Passage for review →
────────────────

Overall survival (OS) at 1 year did not differ significantly between those with or without viruria (71.1% and 65.0%, respectively) or between the high and low viremia groups (65.0% and 75.0%, respectively). Neither urinary or plasma peak viral load predicted the 1 year OS, and the median urine and plasma peak viral loads was similar between subjects that survived to 1 year post-HSCT and those that did not (Table 2). Similarly, there were no statistically significant differences between transplant-related mortality based on either viruria or high viremia status (Table 4).

DISCUSSION

BKV infection is known to be associated with HC in adults and children undergoing HSCT (5, 6) and may also be associated with direct kidney injury (1116), as seen in kidney transplant recipients (2). We found that viremia, but not viruria, was associated with more severe bladder injury (higher grade HC) in a retrospective cohort of children after allogeneic HSCT. In contrast, neither viremia nor viruria was associated with lower serum creatinine-estimated GFR, the need for dialysis, or mortality. The strengths of our analysis include follow-up to 1 year, assessment of kidney, bladder, and overall outcomes, and the inclusion of a large pediatric allogeneic HSCT population. Our study was limited by the retrospective reporting of clinical data and non-systematic measurement of BK virus infection in all subjects.

The timing and prevalence of BKV-related HC in our patients is consistent with prior reports (9, 16). The magnitude of the PCR-measured viral loads in the urine and plasma was also similar to a study in children after HSCT (16). We found no association between acute GVHD or the timing of engraftment and BKV infection, although there was a trend towards more severe acute GVHD in patients with high viremia. Others have speculated that BKV infection in HSCT recipients is related not only to the degree of immunosuppression but also direct tissue injury (22). As GVHD is associated with both augmented immunosuppression and tissue damage (23) one might expect a higher rate of GVHD in those with BKV infection. The high rate of GVHD in both viruric and nonviruric patients may explain our inability to detect an effect, possibly because most transplants were high-risk (alternative donors) compared to the general allogeneic transplant population.

The threshold for defining “high viremia” as a PCR viral load ≥10,000 copies/mL was originally described in kidney transplant recipients with biopsy-proven nephropathy (2). In children receiving HSCT, high viremia has been associated with the need for invasive procedures for HC, increased post-HSCT creatinine, dialysis, and end-stage renal disease (16). We also observed an association between high viremia and the severity of HC. Prior studies have documented BK virus (particularly viremia) as a risk factor for developing HC (79, 24, 25). However, to our knowledge only one prior study (16) has identified BK viral load as predictive of the severity of bladder injury after HC. The present study included children undergoing transplant primarily for a malignant indication, potentially broadening the applicability of the findings to a wider group of patients.

────────────────

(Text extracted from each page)
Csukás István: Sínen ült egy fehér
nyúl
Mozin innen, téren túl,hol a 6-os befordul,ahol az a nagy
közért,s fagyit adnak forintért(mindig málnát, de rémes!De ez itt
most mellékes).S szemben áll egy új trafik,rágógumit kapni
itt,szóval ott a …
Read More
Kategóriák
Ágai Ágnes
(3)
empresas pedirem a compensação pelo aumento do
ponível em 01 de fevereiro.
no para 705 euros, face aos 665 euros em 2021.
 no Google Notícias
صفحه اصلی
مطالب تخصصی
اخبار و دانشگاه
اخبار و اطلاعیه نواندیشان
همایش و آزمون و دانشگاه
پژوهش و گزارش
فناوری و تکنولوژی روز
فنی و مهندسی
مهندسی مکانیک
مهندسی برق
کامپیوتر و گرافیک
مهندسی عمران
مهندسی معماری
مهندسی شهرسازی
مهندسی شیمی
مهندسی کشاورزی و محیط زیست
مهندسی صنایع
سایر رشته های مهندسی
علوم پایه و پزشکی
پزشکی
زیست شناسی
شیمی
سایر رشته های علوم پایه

────────────────

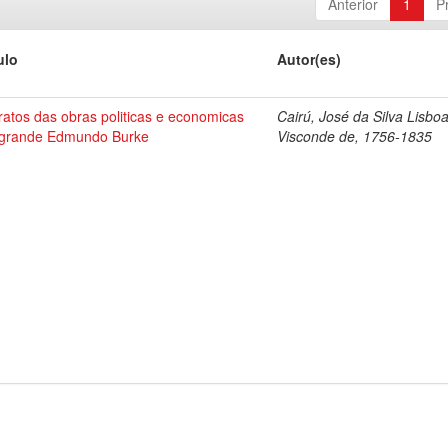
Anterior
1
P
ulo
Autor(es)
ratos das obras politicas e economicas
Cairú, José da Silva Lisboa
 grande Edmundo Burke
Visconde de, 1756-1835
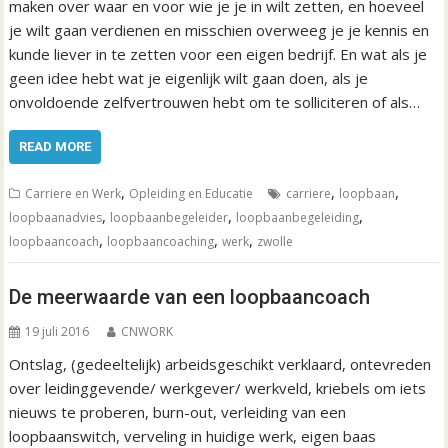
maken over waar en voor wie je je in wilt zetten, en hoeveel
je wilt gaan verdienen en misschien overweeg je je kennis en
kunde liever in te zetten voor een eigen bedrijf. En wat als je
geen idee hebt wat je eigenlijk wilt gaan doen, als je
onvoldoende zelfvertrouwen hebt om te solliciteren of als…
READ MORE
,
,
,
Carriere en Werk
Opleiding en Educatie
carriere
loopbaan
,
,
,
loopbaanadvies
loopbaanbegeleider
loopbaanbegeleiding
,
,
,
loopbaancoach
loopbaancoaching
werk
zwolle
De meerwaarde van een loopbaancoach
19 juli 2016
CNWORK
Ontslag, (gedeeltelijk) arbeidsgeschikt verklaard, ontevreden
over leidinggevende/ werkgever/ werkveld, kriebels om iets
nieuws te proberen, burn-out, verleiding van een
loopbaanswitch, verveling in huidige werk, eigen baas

────────────────

What to work on →
#1 Reproduce the passage on BK virus infection after HSCT from "The threshold for" up to and including "group of patients.", substituting "renal transplant recipients" for "kidney transplant recipients".
#2 Write what comes next in the passage on BK virus infection after HSCT, starting right after its final sentence.
These records have nothing to do with the text.

Numbered responses →
#1
The threshold for defining “high viremia” as a PCR viral load ≥10,000 copies/mL was originally described in renal transplant recipients with biopsy-proven nephropathy (2). In children receiving HSCT, high viremia has been associated with the need for invasive procedures for HC, increased post-HSCT creatinine, dialysis, and end-stage renal disease (16). We also observed an association between high viremia and the severity of HC. Prior studies have documented BK virus (particularly viremia) as a risk factor for developing HC (79, 24, 25). However, to our knowledge only one prior study (16) has identified BK viral load as predictive of the severity of bladder injury after HC. The present study included children undergoing transplant primarily for a malignant indication, potentially broadening the applicability of the findings to a wider group of patients.

#2
We were unable to detect an association between peak plasma PCR ≥10,000 copies/mL and creatinine-estimated kidney function or the need for dialysis. Subjects requiring dialysis did trend towards having a higher median peak plasma viral load, suggesting our study may have been underpowered to detect this difference. Peak urine viral loads were not associated with any outcome measure, a finding consistent with prior reports from both the adult and pediatric HSCT populations (16, 25).

Only two prior studies have reported measures of kidney function in patients with BKV infection after HSCT (15, 16). Both studies found an association between BK viremia and impaired kidney function, measured either by absolute serum creatinine level (15) or the maximum fold increase in serum creatinine relative to pre-transplant baseline (16), without calculating subjects’ eGFR. In our population, neither viruria nor the degree of viremia was associated with a need for post-transplant dialysis or a decrement in baseline eGFR, either at the time of BKV infection, day 100, or day 365.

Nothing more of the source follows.